**Brief:**
Give back exactly the lines from the one holding "对于给定 $N$ 个服从" to the last line of the entries, both included, and nothing more.
START Listed records
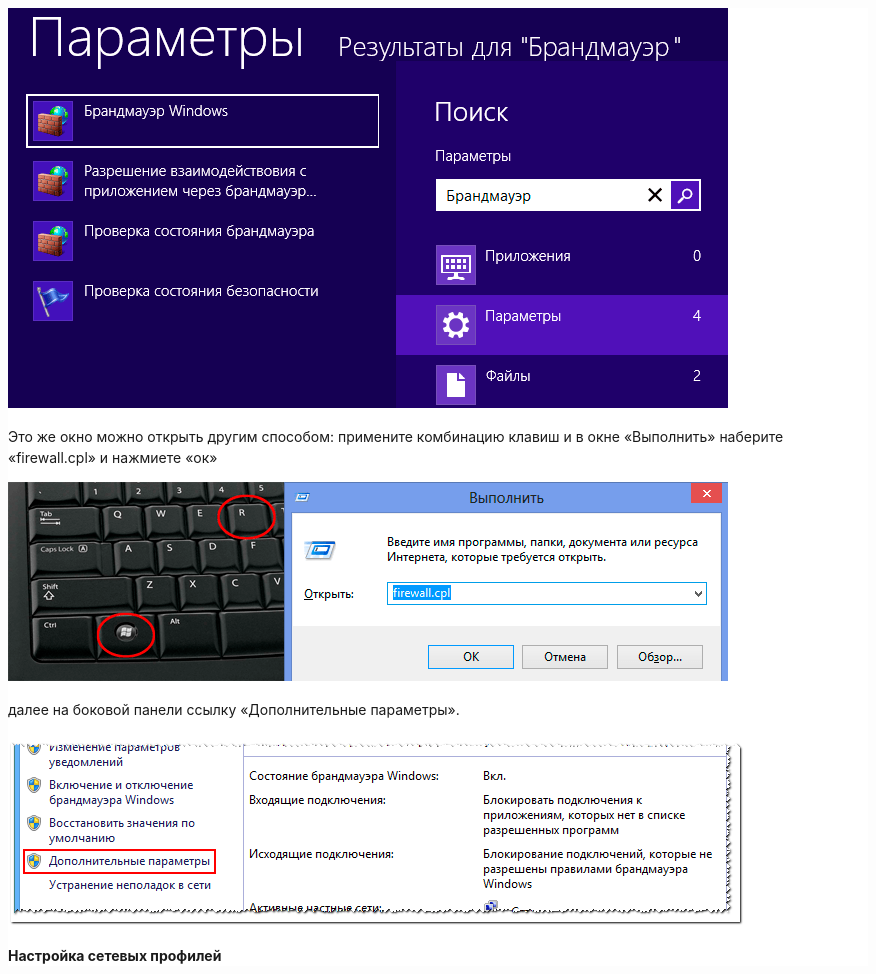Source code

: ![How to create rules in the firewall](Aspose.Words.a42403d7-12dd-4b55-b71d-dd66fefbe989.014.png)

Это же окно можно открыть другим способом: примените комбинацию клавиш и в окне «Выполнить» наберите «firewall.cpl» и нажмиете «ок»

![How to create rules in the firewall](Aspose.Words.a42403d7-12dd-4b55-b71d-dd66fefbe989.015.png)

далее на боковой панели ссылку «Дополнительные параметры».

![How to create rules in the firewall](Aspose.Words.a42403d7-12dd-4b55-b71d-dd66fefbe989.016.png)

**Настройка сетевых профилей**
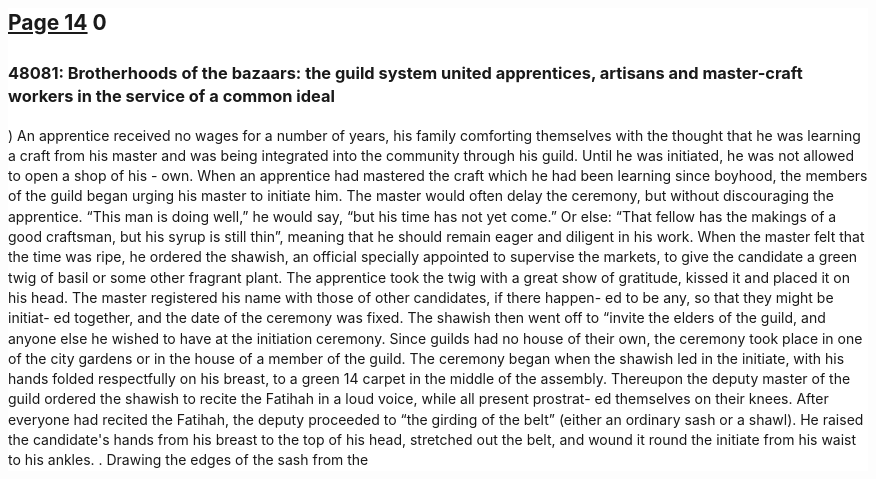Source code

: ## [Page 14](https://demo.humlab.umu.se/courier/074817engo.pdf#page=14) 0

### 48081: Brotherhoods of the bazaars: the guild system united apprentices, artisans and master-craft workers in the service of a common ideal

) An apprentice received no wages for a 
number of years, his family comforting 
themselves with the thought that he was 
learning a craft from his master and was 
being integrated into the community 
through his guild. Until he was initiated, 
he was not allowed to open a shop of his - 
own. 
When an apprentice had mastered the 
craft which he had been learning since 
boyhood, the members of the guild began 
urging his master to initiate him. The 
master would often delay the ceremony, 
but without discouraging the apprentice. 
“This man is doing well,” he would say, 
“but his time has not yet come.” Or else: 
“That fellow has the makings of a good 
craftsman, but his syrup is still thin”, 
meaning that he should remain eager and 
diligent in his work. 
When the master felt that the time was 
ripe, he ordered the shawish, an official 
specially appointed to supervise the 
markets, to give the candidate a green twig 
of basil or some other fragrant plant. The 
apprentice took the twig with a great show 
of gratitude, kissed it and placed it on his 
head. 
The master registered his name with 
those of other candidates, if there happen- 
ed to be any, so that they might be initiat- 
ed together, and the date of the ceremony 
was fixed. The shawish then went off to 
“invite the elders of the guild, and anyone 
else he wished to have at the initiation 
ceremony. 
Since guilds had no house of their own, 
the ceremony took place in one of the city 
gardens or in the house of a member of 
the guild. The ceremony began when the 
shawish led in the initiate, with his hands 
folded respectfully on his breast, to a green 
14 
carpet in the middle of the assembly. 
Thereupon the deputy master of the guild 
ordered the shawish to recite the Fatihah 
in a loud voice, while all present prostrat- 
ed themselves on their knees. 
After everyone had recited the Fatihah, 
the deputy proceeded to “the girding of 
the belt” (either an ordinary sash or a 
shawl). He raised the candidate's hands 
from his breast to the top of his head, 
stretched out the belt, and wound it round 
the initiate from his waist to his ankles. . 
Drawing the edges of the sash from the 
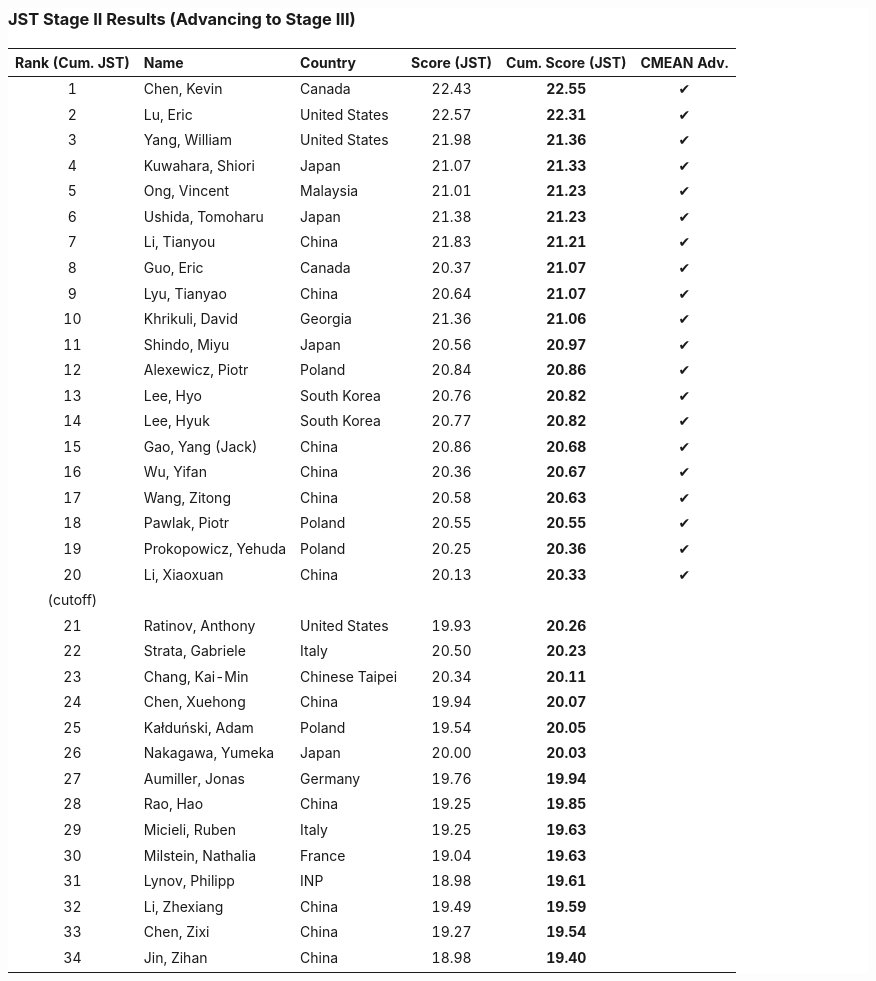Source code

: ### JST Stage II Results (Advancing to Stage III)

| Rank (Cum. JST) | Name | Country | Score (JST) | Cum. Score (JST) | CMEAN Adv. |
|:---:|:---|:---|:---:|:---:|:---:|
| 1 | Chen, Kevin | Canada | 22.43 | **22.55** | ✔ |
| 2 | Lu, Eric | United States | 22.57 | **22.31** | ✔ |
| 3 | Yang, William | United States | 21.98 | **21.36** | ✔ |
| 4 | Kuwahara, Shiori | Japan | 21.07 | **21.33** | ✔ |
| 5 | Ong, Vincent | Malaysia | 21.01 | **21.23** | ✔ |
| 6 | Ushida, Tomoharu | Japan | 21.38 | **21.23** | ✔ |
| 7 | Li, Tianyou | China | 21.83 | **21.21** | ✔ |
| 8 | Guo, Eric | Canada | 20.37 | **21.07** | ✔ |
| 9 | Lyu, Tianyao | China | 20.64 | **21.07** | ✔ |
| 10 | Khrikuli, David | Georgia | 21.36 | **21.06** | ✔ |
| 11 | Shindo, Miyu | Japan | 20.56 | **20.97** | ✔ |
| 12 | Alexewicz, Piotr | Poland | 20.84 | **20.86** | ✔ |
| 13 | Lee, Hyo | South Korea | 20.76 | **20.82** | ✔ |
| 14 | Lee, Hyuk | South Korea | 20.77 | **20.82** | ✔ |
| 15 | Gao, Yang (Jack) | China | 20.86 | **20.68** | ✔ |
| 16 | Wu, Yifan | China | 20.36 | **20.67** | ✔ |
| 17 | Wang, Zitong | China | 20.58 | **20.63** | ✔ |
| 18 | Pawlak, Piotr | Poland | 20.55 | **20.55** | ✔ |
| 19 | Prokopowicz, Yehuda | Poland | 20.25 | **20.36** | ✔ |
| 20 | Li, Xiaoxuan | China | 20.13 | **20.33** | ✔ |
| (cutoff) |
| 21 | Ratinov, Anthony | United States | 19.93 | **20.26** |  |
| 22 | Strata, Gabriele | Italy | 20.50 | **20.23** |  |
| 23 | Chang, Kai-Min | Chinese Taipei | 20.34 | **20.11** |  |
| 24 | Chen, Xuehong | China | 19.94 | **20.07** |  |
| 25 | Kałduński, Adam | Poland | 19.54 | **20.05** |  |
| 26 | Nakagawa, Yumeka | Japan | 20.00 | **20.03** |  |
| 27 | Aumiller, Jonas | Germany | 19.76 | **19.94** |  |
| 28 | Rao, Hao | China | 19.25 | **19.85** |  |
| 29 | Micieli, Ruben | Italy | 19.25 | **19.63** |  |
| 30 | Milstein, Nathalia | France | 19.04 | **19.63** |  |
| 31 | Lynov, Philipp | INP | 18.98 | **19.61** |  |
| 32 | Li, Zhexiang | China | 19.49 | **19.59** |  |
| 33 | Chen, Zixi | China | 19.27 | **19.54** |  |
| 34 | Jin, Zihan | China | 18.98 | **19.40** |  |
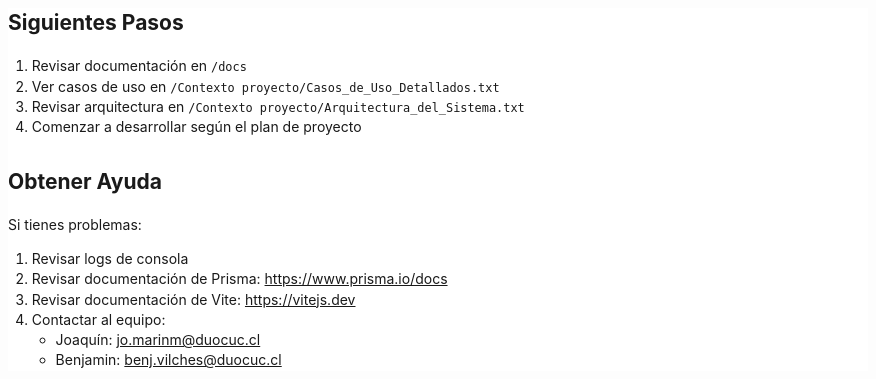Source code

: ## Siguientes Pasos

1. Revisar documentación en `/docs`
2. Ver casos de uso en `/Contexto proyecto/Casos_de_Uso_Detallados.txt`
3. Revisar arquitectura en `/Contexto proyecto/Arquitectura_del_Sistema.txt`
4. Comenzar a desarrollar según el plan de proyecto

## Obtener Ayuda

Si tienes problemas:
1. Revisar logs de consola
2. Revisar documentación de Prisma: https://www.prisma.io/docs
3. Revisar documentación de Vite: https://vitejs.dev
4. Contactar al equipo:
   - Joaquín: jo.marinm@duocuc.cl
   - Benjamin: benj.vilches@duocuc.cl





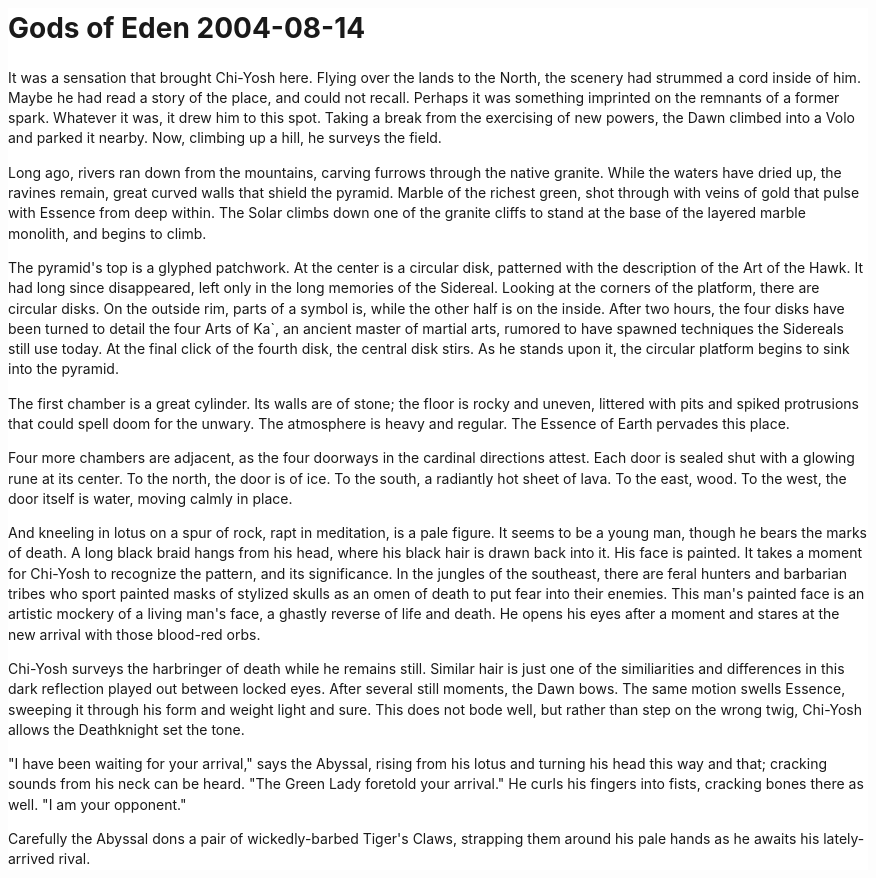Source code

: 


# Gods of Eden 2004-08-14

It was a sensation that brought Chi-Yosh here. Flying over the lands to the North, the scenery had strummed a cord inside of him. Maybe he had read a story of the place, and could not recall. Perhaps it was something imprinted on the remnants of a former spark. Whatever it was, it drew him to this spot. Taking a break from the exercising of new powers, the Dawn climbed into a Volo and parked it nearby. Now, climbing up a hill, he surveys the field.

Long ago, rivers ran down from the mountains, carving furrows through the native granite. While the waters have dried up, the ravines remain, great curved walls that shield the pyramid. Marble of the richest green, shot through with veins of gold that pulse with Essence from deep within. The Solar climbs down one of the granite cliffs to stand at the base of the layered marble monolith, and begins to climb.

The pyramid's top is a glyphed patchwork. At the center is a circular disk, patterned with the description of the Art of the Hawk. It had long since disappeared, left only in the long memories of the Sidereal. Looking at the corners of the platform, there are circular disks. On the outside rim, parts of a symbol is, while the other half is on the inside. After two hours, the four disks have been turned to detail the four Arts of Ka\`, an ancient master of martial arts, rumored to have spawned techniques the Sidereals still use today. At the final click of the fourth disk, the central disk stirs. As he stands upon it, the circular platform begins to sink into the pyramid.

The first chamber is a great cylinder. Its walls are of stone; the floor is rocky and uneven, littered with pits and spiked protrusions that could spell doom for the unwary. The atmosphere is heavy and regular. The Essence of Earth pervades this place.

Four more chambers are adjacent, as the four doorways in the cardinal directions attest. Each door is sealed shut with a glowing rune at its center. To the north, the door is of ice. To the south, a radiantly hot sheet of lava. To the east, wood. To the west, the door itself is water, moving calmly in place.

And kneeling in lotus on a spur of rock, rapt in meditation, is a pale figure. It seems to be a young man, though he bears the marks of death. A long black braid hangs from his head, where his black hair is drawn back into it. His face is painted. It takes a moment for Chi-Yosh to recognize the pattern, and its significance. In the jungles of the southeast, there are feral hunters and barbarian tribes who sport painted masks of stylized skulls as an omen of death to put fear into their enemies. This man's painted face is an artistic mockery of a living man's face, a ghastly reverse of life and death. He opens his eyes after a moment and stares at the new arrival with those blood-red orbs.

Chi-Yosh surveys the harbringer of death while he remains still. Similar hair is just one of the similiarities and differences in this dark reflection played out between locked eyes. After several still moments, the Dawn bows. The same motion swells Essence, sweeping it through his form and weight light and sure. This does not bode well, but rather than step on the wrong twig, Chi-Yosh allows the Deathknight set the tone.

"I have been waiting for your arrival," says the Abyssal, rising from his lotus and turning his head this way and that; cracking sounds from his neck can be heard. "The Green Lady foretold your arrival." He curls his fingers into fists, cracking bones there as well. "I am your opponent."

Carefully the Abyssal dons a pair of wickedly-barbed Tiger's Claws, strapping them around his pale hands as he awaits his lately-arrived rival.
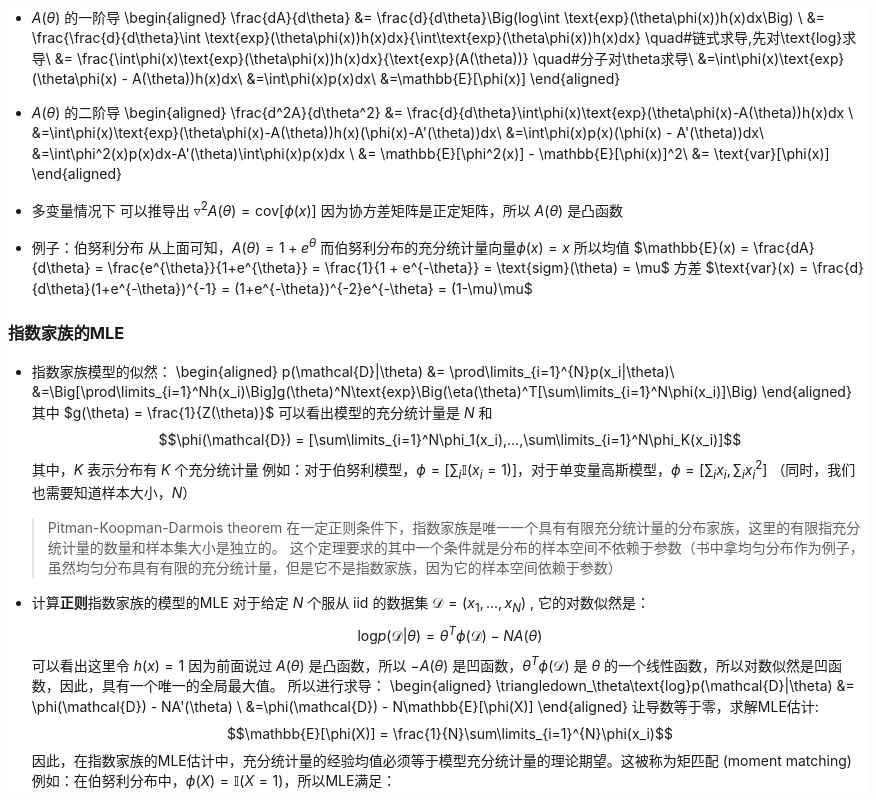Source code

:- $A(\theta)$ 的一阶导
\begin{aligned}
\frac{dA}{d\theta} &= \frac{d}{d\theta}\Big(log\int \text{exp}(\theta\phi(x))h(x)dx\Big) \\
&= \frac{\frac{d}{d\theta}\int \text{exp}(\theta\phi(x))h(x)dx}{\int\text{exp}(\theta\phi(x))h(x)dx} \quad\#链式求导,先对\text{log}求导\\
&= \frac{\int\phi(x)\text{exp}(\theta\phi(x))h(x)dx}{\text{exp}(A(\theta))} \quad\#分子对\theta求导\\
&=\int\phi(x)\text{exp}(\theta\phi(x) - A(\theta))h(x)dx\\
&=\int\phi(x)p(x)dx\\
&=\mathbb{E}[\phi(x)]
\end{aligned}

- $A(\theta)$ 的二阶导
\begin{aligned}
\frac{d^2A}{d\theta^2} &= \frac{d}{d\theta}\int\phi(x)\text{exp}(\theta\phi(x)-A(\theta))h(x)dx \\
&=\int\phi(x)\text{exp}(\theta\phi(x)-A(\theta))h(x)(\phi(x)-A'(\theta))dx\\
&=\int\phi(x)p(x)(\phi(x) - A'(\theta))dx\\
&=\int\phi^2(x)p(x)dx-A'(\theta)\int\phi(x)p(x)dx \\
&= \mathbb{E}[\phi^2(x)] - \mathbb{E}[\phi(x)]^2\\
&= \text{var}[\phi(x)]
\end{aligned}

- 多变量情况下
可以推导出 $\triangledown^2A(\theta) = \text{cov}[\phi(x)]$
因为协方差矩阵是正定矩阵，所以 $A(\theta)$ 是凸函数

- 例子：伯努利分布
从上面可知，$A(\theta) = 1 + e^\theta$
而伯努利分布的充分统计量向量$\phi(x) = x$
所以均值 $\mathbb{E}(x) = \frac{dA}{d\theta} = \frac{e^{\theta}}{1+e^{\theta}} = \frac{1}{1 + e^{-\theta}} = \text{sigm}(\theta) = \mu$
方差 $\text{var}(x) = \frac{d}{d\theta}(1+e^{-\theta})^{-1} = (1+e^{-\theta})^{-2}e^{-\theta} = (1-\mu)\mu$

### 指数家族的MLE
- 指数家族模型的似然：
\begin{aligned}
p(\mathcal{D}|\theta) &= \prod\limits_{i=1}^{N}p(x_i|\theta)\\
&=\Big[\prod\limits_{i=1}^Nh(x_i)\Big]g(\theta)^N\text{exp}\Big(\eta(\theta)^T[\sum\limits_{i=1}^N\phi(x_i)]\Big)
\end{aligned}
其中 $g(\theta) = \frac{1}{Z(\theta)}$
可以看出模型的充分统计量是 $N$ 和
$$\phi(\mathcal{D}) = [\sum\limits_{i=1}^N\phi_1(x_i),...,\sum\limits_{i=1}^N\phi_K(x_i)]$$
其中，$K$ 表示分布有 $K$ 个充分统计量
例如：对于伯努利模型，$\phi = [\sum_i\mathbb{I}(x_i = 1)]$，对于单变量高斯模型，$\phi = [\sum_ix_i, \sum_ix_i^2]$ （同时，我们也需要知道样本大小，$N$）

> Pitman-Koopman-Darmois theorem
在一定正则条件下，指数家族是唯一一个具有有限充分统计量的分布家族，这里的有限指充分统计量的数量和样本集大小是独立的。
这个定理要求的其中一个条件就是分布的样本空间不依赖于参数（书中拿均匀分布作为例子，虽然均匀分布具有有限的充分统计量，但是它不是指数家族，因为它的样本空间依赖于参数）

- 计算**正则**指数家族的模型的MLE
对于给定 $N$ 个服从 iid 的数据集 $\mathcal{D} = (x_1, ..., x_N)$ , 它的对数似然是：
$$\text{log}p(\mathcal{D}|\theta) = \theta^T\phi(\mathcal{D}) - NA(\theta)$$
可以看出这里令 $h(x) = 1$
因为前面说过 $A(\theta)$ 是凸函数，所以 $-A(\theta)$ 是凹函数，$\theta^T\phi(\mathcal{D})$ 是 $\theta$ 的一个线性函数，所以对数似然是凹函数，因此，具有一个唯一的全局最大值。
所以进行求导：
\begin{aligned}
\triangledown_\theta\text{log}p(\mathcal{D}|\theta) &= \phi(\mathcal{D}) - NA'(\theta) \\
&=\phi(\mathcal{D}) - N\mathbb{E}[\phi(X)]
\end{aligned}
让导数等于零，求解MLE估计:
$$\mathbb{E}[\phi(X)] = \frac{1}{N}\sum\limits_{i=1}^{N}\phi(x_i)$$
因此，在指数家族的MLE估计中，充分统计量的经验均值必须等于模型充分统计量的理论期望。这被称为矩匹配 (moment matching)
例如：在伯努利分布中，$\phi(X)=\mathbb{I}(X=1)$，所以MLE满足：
END Listed records
**Response for this exercise:**
对于给定 $N$ 个服从 iid 的数据集 $\mathcal{D} = (x_1, ..., x_N)$ , 它的对数似然是：
$$\text{log}p(\mathcal{D}|\theta) = \theta^T\phi(\mathcal{D}) - NA(\theta)$$
可以看出这里令 $h(x) = 1$
因为前面说过 $A(\theta)$ 是凸函数，所以 $-A(\theta)$ 是凹函数，$\theta^T\phi(\mathcal{D})$ 是 $\theta$ 的一个线性函数，所以对数似然是凹函数，因此，具有一个唯一的全局最大值。
所以进行求导：
\begin{aligned}
\triangledown_\theta\text{log}p(\mathcal{D}|\theta) &= \phi(\mathcal{D}) - NA'(\theta) \\
&=\phi(\mathcal{D}) - N\mathbb{E}[\phi(X)]
\end{aligned}
让导数等于零，求解MLE估计:
$$\mathbb{E}[\phi(X)] = \frac{1}{N}\sum\limits_{i=1}^{N}\phi(x_i)$$
因此，在指数家族的MLE估计中，充分统计量的经验均值必须等于模型充分统计量的理论期望。这被称为矩匹配 (moment matching)
例如：在伯努利分布中，$\phi(X)=\mathbb{I}(X=1)$，所以MLE满足：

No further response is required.